Can passengers/day increase due to user decisions?

Started by ivaneCR7, December 22, 2012, 11:55:39 AM

ivaneCR7

Hello,

I am kinda new here, so sorry if this question has been asked many times.

I was wondering if the demand (passengers/day for any certain route) in the future changes depending on factors like marketing, price, time in service in this route, company images of the airlines, etc... Or is this fixed by the computer and it will not change unless it randomly decides to do it?


Thanks.

Sami

Demand increases if you have a lot of seats supplied or otherwise "a good service" (low prices or such). The demand increase in these cases is not shown in the demand charts, and it can be max. about 10-20% of the overall demand.

ivaneCR7

Quote from: sami on December 22, 2012, 12:01:47 PM
Demand increases if you have a lot of seats supplied or otherwise "a good service" (low prices or such). The demand increase in these cases is not shown in the demand charts, and it can be max. about 10-20% of the overall demand.

Ok thank you!  :)

Andre

Quote from: sami on December 22, 2012, 12:01:47 PM
Demand increases if you have a lot of seats supplied or otherwise "a good service" (low prices or such). The demand increase in these cases is not shown in the demand charts, and it can be max. about 10-20% of the overall demand.

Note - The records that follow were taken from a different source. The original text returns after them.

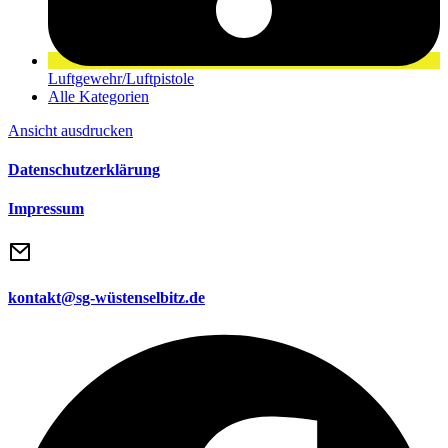
Luftgewehr/Luftpistole
Alle Kategorien
Ansicht
ausdrucken
Datenschutzerklärung
Impressum
kontakt@sg-wüstenselbitz.de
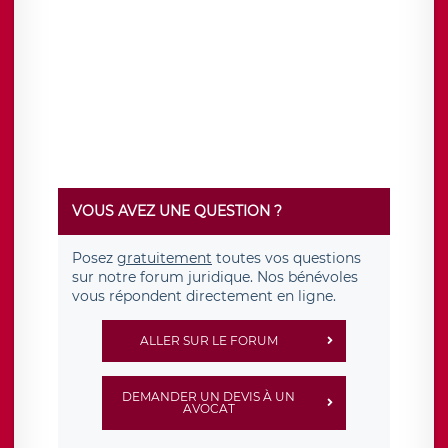
VOUS AVEZ UNE QUESTION ?
Posez
gratuitement
toutes vos questions
sur notre forum juridique. Nos bénévoles
vous répondent directement en ligne.
ALLER SUR LE FORUM
DEMANDER UN DEVIS À UN
AVOCAT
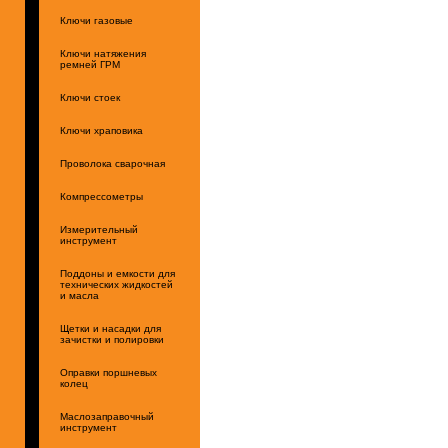
Ключи газовые
Ключи натяжения
ремней ГРМ
Ключи стоек
Ключи храповика
Проволока сварочная
Компрессометры
Измерительный
инструмент
Поддоны и емкости для
технических жидкостей
и масла
Щетки и насадки для
зачистки и полировки
Оправки поршневых
колец
Маслозаправочный
инструмент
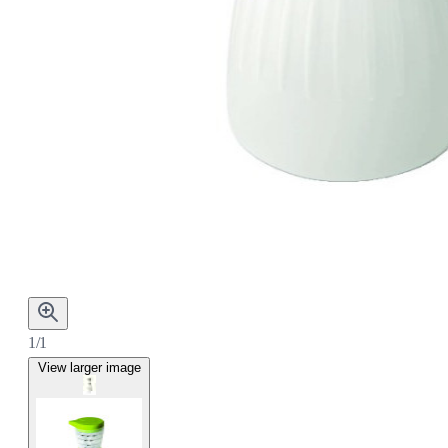
1/1
View larger image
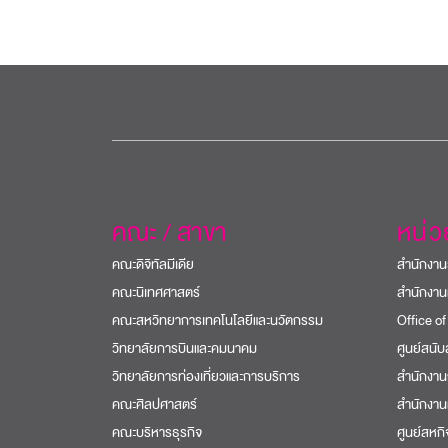
คณะ / สาขา
หน่
คณะดิจิทัลมีเดีย
สำนักงาน
คณะนิเทศศาสตร์
สำนักงาน
คณะสหวิทยาการเทคโนโลยีและนวัตกรรม
Office of
วิทยาลัยการบินและคมนาคม
ศูนย์สนั
วิทยาลัยการท่องเที่ยวและการบริการ
สำนักงาน
คณะศิลปศาสตร์
สำนักงาน
คณะบริหารธุรกิจ
ศูนย์สหก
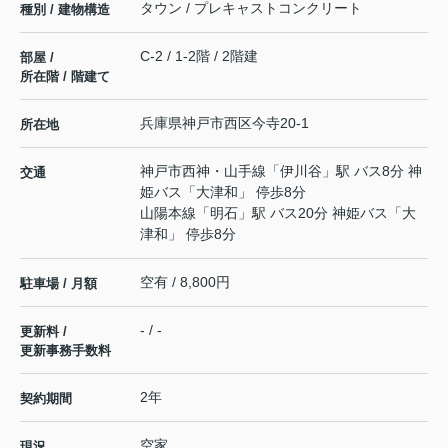
タウン / プレキャストコンクリート
種別 / 建物構造
C-2 / 1-2階 / 2階建
部屋 /
所在階 / 階建て
兵庫県
神戸市西区
今寺
20-1
所在地
神戸市西神・山手線
「
伊川谷
」駅 バス8分 神
交通
姫バス「大津和」 停歩8分
山陽本線
「
明石
」駅 バス20分 神姫バス「大
津和」 停歩8分
空有 / 8,800円
駐車場 / 月額
- / -
更新料 /
更新事務手数料
2年
契約期間
空家
現況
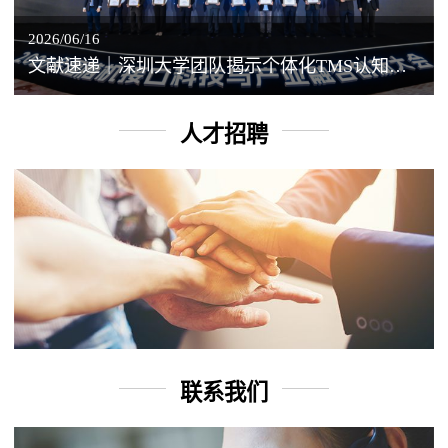
2026/06/16
文献速递｜深圳大学团队揭示个体化TMS认知增强背后的神经机制
人才招聘
联系我们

Do you mean that the increased demand doesn't show? So if a route shows daily demand of 200 pax, it can be up to 240 pax?

brique

#4
your extra pax will be above the 'normal' base demand so dont show : they just turn up on the day, as it were, attracted by the offer. Bear in mind, they will go away just as quickly if you raise prices or change the 'deal'. I noticed this effect when in competition with 2 other airlines, all under-pricing and causing a big over-supply on a route, I still got more passengers than my market-share would suggest, then when one dropped out, rather than an increase in loads, I saw a drop instead, the 'lost' over-supply no longer driving those 'extra' pax in...

Cardinal

Quote from: brique on December 22, 2012, 02:38:53 PM
I noticed this effect when in competition with 2 other airlines, all under-pricing and causing a big over-supply on a route, I still got more passengers than my market-share would suggest, then when one dropped out, rather than an increase in loads, I saw a drop instead, the 'lost' over-supply no longer driving those 'extra' pax in...

So the so-called "Southwest Effect" actually works here?